● **GIVEN PASSAGE**
______

Those buried in the Pleasaunce include:
- Lieutenant James Berry (d. 1930), Curator of the Royal Naval Museum for 17 years
- John Booth (1781–1858). Born Northowram, West Yorkshire. Served at the Battle of Trafalgar as a Royal Marine in HMS Revenge. In July 1852 became a Greenwich Hospital in-pensioner.
- John Davidson (d. 1881), surgeon, Inspector-General of the Royal Navy, and Honorary Physician to Queen Victoria.
- Sir John Liddell (d. 1868), Director-General of the Medical Department of the Royal Navy (1855–1864)
- Edward Robinson (c.1847-1926), Metropolitan Police officer who arrested Charles Peace in Blackheath, died in poverty at Greenwich Union Hospital, but was granted permission by the Admiralty to be buried here.
- Anthony Sampayo (c.1818-1862), French Minister Plenipotentiary to Hesse-Kassel, whose father's sister Maria was married to William Cunningham Dalyell, an inhabitant and employee of the Hospital.
- James Shepherd (d. 1907) for 18 years Queen Victoria's boatswain's mate on the Royal Yacht HMY Victoria and Albert (1855)

There are 19 Commonwealth naval personnel burials of the 1914–1918 war and two from the 1939–1945 war.

In 1926 the Pleasaunce was sold to the Metropolitan Borough of Greenwich, the Admiralty reserving rights of further burials. Railings around the tombstones were removed and part of the ground was landscaped as a park.

Today, the Pleasaunce has a small children's playground (installed in 2001), a community centre (The Bridge, formerly the under-5s One O'clock Club run by Royal Borough of Greenwich), a cafeteria and a small war memorial.

The park is also a common meeting point for an active community of local dog owners, who have been staging a dog nativity play during the Christmas season in the park since 2024.

______

● **SUPPLIED RECORDS**
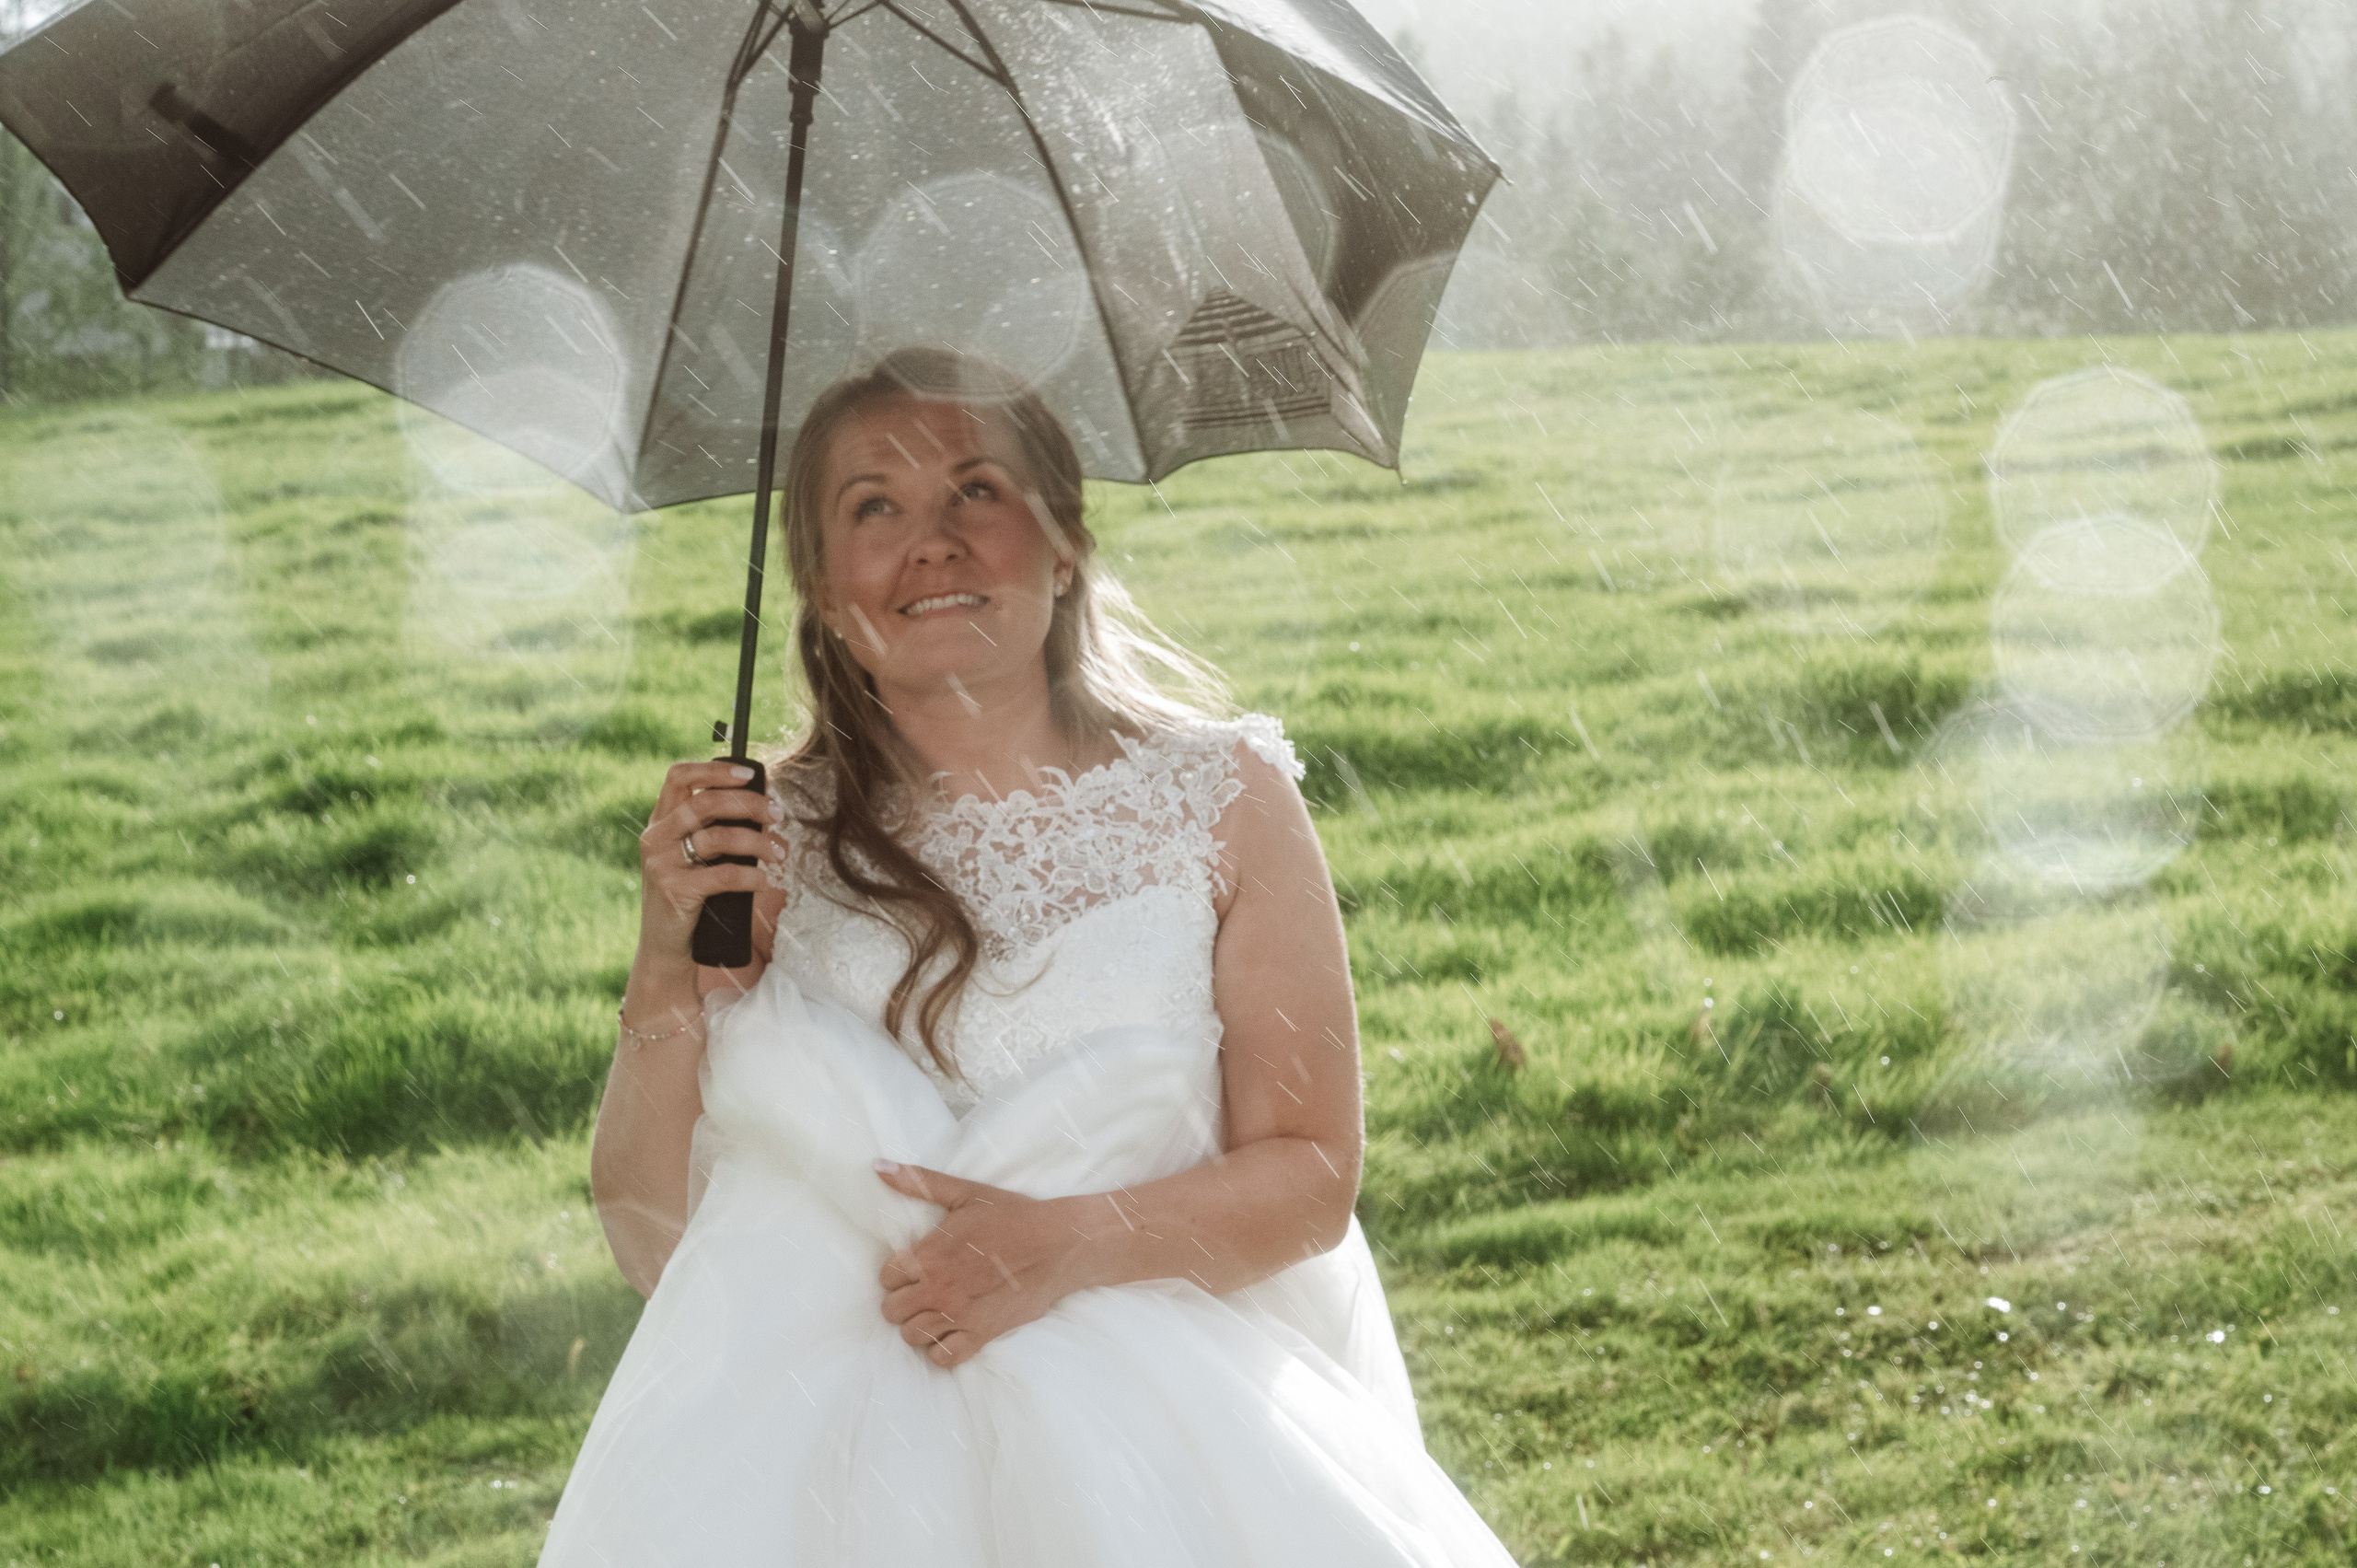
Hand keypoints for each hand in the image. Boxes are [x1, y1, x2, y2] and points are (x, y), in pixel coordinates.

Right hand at [636, 760, 781, 960]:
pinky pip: (724, 875)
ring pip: (719, 837)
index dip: (715, 769)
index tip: (749, 774)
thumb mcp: (691, 857)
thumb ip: (710, 829)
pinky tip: (764, 880)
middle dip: (750, 804)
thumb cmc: (689, 896)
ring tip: (778, 853)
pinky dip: (751, 876)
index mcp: (659, 821)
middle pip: (706, 801)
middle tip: (777, 815)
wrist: (665, 946)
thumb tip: (762, 806)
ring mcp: (662, 863)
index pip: (679, 776)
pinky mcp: (675, 890)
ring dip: (758, 842)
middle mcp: (655, 837)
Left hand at [874, 1161, 1086, 1369]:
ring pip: (912, 1336)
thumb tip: (878, 1166)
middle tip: (924, 1290)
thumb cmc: (1012, 1216)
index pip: (885, 1277)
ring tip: (936, 1312)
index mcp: (928, 1255)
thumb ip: (919, 1182)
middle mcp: (937, 1289)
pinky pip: (944, 1358)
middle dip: (903, 1301)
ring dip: (919, 1325)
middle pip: (892, 1311)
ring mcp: (958, 1316)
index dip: (897, 1273)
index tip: (914, 1268)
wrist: (1058, 1245)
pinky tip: (952, 1333)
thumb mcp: (965, 1193)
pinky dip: (942, 1350)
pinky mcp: (981, 1335)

______

● **REQUIREMENT**
In the Pleasaunce text, which person did the Metropolitan Police officer Edward Robinson arrest in Blackheath?

● **EXERCISE RESULT**
Charles Peace